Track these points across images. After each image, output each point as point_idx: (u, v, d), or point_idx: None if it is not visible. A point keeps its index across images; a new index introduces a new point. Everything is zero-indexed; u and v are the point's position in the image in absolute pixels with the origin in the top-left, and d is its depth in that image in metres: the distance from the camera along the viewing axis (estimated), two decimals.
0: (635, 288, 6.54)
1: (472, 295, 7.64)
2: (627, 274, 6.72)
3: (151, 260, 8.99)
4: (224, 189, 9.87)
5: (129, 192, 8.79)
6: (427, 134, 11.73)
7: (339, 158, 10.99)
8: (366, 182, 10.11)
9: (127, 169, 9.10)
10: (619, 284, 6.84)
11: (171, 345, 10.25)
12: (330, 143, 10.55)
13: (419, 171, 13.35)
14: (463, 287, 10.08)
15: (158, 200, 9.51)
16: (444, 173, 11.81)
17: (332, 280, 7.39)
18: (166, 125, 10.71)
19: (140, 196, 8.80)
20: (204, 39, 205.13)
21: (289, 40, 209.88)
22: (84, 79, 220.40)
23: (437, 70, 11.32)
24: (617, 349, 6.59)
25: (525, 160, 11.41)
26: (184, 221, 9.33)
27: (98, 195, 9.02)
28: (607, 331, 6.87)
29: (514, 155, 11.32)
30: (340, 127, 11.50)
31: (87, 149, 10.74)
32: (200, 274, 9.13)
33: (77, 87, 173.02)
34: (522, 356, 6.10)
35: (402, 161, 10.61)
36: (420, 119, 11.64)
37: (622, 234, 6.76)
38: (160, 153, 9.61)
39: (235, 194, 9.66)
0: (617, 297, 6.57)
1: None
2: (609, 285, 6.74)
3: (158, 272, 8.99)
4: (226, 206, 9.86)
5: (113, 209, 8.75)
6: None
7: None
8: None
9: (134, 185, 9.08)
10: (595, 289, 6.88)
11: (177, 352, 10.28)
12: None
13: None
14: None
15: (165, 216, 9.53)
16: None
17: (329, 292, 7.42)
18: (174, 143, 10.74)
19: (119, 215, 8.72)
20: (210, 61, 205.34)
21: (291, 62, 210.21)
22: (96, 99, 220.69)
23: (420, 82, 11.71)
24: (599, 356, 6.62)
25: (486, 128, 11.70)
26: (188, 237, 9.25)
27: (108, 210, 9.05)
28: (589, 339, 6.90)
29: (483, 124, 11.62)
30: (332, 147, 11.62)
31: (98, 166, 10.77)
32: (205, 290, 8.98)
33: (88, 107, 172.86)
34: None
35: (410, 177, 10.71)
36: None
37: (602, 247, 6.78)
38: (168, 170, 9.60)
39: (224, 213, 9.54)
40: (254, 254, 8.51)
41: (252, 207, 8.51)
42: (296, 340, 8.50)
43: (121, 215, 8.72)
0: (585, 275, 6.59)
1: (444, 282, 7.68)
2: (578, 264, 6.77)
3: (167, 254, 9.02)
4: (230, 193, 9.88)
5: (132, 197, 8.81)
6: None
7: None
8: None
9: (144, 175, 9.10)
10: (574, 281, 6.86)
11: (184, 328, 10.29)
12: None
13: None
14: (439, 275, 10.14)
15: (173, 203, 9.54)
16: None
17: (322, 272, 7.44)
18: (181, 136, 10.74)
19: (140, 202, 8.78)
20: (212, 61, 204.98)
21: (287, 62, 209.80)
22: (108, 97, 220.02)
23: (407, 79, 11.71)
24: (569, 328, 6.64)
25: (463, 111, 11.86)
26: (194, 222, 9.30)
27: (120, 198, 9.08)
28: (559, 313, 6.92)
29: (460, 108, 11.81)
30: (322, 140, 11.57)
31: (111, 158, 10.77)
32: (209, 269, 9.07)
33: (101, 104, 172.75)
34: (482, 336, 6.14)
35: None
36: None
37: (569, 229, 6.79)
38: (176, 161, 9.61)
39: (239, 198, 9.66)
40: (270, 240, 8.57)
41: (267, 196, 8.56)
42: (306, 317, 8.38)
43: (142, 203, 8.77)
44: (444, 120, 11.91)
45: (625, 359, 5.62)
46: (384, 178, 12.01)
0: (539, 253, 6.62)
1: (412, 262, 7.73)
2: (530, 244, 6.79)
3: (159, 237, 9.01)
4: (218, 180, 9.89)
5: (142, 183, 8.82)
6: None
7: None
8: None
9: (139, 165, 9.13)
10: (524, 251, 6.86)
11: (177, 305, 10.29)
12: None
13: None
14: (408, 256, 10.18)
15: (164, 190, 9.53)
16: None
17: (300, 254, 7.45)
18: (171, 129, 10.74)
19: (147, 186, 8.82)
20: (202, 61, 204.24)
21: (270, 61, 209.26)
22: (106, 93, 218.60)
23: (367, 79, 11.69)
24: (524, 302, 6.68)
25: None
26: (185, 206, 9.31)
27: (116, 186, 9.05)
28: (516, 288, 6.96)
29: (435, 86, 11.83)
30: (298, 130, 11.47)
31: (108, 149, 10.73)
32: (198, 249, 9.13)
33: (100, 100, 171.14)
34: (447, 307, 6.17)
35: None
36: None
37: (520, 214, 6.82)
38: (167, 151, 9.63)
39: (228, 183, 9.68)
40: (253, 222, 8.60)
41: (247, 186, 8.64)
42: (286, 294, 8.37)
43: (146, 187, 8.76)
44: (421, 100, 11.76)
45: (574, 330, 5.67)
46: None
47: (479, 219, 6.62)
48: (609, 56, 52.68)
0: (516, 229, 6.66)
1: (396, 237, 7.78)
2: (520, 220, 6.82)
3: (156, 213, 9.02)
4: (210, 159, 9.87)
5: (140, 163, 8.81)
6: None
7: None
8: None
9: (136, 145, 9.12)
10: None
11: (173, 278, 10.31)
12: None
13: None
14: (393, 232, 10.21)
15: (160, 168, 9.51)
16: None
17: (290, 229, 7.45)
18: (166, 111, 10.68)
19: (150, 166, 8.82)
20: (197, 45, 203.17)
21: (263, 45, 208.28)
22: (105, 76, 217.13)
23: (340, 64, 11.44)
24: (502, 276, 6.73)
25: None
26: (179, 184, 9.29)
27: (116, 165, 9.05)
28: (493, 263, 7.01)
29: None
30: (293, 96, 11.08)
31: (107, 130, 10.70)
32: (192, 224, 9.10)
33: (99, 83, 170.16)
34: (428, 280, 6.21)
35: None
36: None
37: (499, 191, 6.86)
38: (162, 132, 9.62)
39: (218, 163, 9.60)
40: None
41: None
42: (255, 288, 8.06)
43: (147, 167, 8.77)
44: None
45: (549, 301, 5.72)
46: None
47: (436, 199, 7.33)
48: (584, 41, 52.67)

---

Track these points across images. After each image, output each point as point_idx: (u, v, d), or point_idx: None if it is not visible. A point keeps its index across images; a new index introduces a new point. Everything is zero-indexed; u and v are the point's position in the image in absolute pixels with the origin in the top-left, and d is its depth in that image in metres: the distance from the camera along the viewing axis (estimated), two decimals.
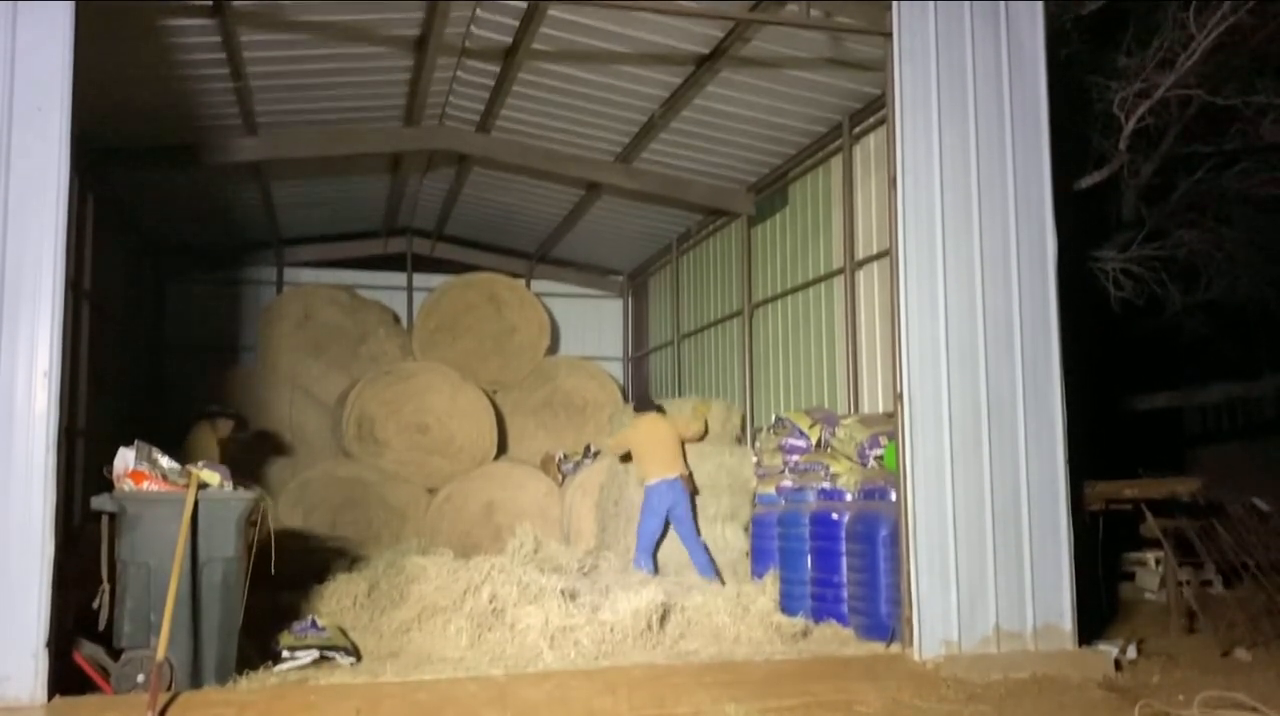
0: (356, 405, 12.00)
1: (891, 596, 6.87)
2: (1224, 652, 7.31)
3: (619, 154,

* * *

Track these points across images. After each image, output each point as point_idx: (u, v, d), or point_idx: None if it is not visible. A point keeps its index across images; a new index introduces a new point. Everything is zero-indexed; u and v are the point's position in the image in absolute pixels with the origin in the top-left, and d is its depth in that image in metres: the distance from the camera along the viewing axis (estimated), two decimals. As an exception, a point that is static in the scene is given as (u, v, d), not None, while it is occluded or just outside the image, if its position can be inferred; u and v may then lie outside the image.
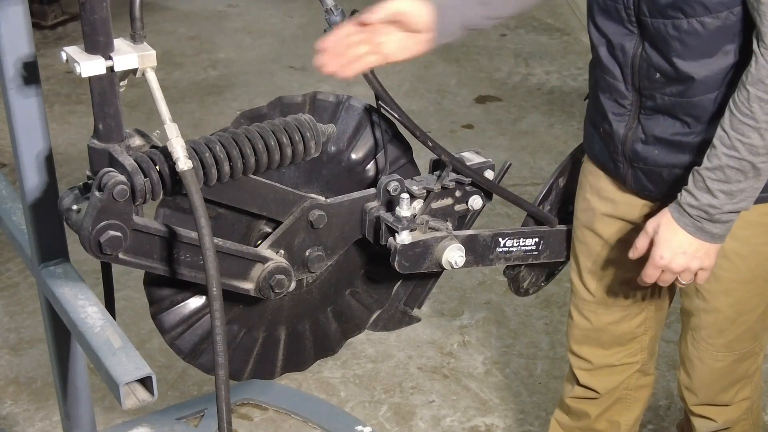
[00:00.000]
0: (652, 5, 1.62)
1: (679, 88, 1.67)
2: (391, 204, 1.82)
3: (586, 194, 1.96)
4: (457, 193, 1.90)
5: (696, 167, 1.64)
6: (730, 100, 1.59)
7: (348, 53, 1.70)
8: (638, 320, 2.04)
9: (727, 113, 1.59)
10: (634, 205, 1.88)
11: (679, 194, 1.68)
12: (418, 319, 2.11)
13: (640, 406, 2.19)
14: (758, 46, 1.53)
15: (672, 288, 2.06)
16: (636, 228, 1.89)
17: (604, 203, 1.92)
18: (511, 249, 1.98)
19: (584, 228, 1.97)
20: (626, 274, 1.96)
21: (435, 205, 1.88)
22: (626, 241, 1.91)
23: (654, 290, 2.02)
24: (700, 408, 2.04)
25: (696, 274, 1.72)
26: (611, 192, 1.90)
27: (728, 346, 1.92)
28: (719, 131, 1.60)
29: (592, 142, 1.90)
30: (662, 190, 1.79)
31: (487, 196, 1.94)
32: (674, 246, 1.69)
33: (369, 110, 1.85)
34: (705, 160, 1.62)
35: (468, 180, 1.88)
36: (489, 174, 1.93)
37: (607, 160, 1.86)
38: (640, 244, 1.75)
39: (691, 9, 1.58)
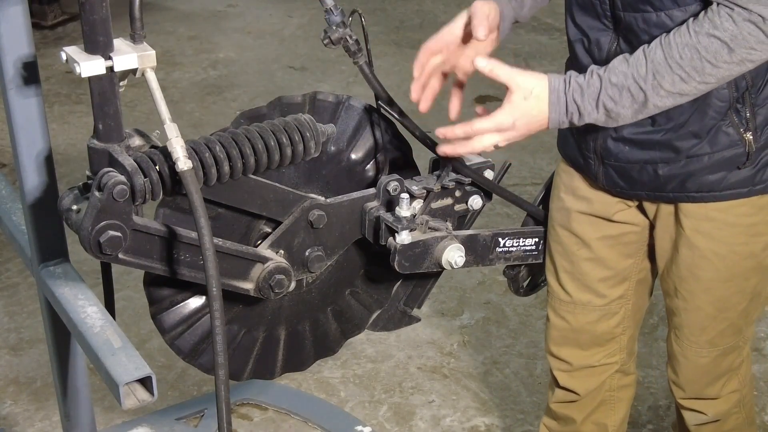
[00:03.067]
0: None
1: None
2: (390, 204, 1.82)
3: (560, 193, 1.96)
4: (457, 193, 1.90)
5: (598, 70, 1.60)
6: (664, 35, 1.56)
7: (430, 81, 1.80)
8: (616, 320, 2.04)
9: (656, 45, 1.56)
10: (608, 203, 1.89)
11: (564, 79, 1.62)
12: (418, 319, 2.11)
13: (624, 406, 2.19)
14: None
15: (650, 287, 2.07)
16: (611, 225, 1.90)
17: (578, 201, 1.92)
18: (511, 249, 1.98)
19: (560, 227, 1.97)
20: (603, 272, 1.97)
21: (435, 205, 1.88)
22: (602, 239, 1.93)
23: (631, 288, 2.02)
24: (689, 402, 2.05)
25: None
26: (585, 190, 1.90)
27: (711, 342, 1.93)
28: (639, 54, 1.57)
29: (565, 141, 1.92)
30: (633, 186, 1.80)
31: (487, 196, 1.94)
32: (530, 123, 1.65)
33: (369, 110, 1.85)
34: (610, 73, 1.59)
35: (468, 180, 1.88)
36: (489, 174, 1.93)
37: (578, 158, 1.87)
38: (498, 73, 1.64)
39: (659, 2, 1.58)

▶ [PROMPT]
Give back exactly the lines of the listing above that run from the line with "23: (437, 70, 11.32)" to the line with "38: (160, 153, 9.61)", inclusive.

▶ [OUTPUT FOR THIS TASK]
23: (437, 70, 11.32)
24: (617, 349, 6.59)
25: (525, 160, 11.41)
26: (184, 221, 9.33)
27: (98, 195, 9.02)
28: (607, 331, 6.87)
29: (514, 155, 11.32)
30: (340, 127, 11.50)
31: (87, 149, 10.74)
32: (200, 274, 9.13)
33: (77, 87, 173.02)
34: (522, 356, 6.10)
35: (402, 161, 10.61)
36: (420, 119, 11.64)
37: (622, 234, 6.76)
38: (160, 153, 9.61)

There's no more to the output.